» Work item
Can you write out the lines below again with every "environment.yaml" changed to "env.yaml" and nothing else altered? Leave the picture out of your answer.

» Stored data
*****
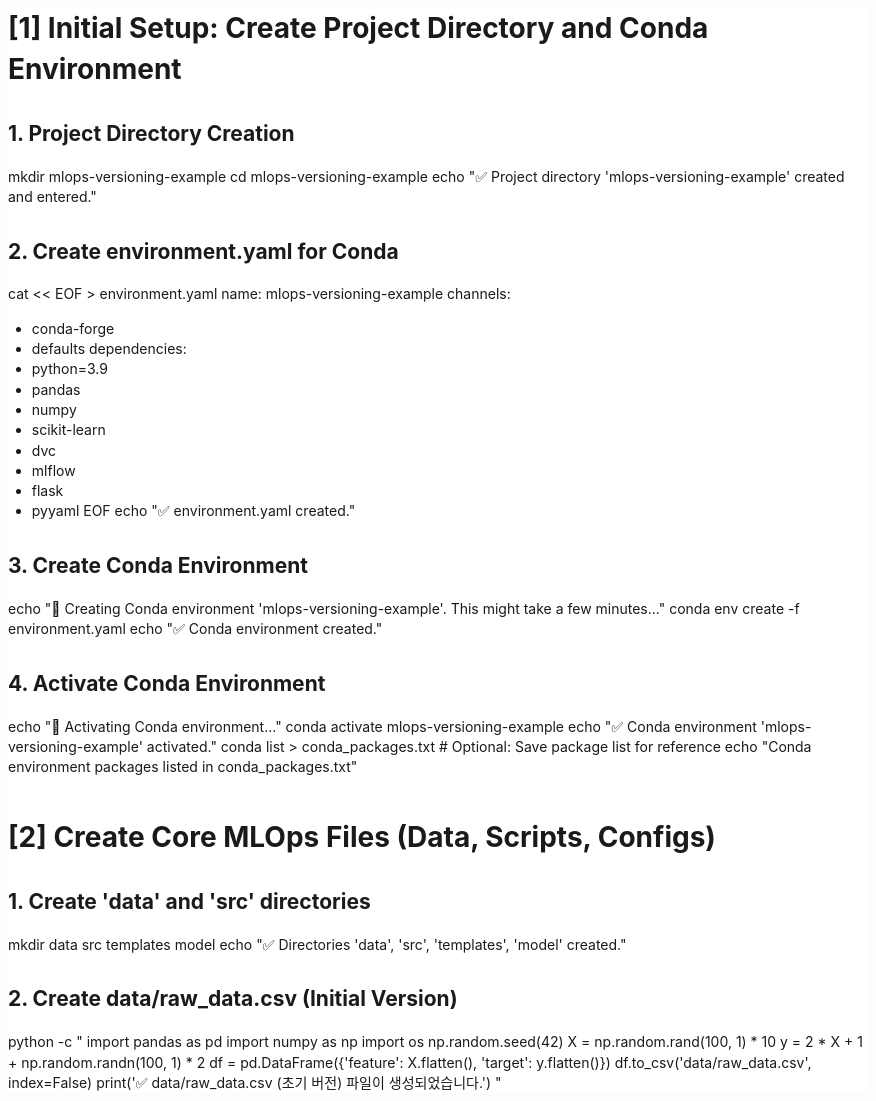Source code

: # [1] Initial Setup: Create Project Directory and Conda Environment
## 1. Project Directory Creation
mkdir mlops-versioning-example
cd mlops-versioning-example
echo "✅ Project directory 'mlops-versioning-example' created and entered."

## 2. Create environment.yaml for Conda
cat << EOF > environment.yaml
name: mlops-versioning-example
channels:
  - conda-forge
  - defaults
dependencies:
  - python=3.9
  - pandas
  - numpy
  - scikit-learn
  - dvc
  - mlflow
  - flask
  - pyyaml
EOF
echo "✅ environment.yaml created."

## 3. Create Conda Environment
echo "🔄 Creating Conda environment 'mlops-versioning-example'. This might take a few minutes..."
conda env create -f environment.yaml
echo "✅ Conda environment created."

## 4. Activate Conda Environment
echo "🔄 Activating Conda environment..."
conda activate mlops-versioning-example
echo "✅ Conda environment 'mlops-versioning-example' activated."
conda list > conda_packages.txt # Optional: Save package list for reference
echo "Conda environment packages listed in conda_packages.txt"

# [2] Create Core MLOps Files (Data, Scripts, Configs)
## 1. Create 'data' and 'src' directories
mkdir data src templates model
echo "✅ Directories 'data', 'src', 'templates', 'model' created."

## 2. Create data/raw_data.csv (Initial Version)
python -c "
import pandas as pd
import numpy as np
import os
np.random.seed(42)
X = np.random.rand(100, 1) * 10
y = 2 * X + 1 + np.random.randn(100, 1) * 2
df = pd.DataFrame({'feature': X.flatten(), 'target': y.flatten()})
df.to_csv('data/raw_data.csv', index=False)
print('✅ data/raw_data.csv (초기 버전) 파일이 생성되었습니다.')
"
*****
» Answer below
Source code

: # [1] Initial Setup: Create Project Directory and Conda Environment
## 1. Project Directory Creation
mkdir mlops-versioning-example
cd mlops-versioning-example
echo "✅ Project directory 'mlops-versioning-example' created and entered."

## 2. Create env.yaml for Conda
cat << EOF > env.yaml
name: mlops-versioning-example
channels:
  - conda-forge
  - defaults
dependencies:
  - python=3.9
  - pandas
  - numpy
  - scikit-learn
  - dvc
  - mlflow
  - flask
  - pyyaml
EOF
echo "✅ env.yaml created."

## 3. Create Conda Environment
echo "🔄 Creating Conda environment 'mlops-versioning-example'. This might take a few minutes..."
conda env create -f env.yaml
echo "✅ Conda environment created."

## 4. Activate Conda Environment
echo "🔄 Activating Conda environment..."
conda activate mlops-versioning-example
echo "✅ Conda environment 'mlops-versioning-example' activated."
conda list > conda_packages.txt # Optional: Save package list for reference
echo "Conda environment packages listed in conda_packages.txt"

# [2] Create Core MLOps Files (Data, Scripts, Configs)
## 1. Create 'data' and 'src' directories
mkdir data src templates model
echo "✅ Directories 'data', 'src', 'templates', 'model' created."

## 2. Create data/raw_data.csv (Initial Version)
python -c "
import pandas as pd
import numpy as np
import os
np.random.seed(42)
X = np.random.rand(100, 1) * 10
y = 2 * X + 1 + np.random.randn(100, 1) * 2
df = pd.DataFrame({'feature': X.flatten(), 'target': y.flatten()})
df.to_csv('data/raw_data.csv', index=False)
print('✅ data/raw_data.csv (초기 버전) 파일이 생성되었습니다.')
"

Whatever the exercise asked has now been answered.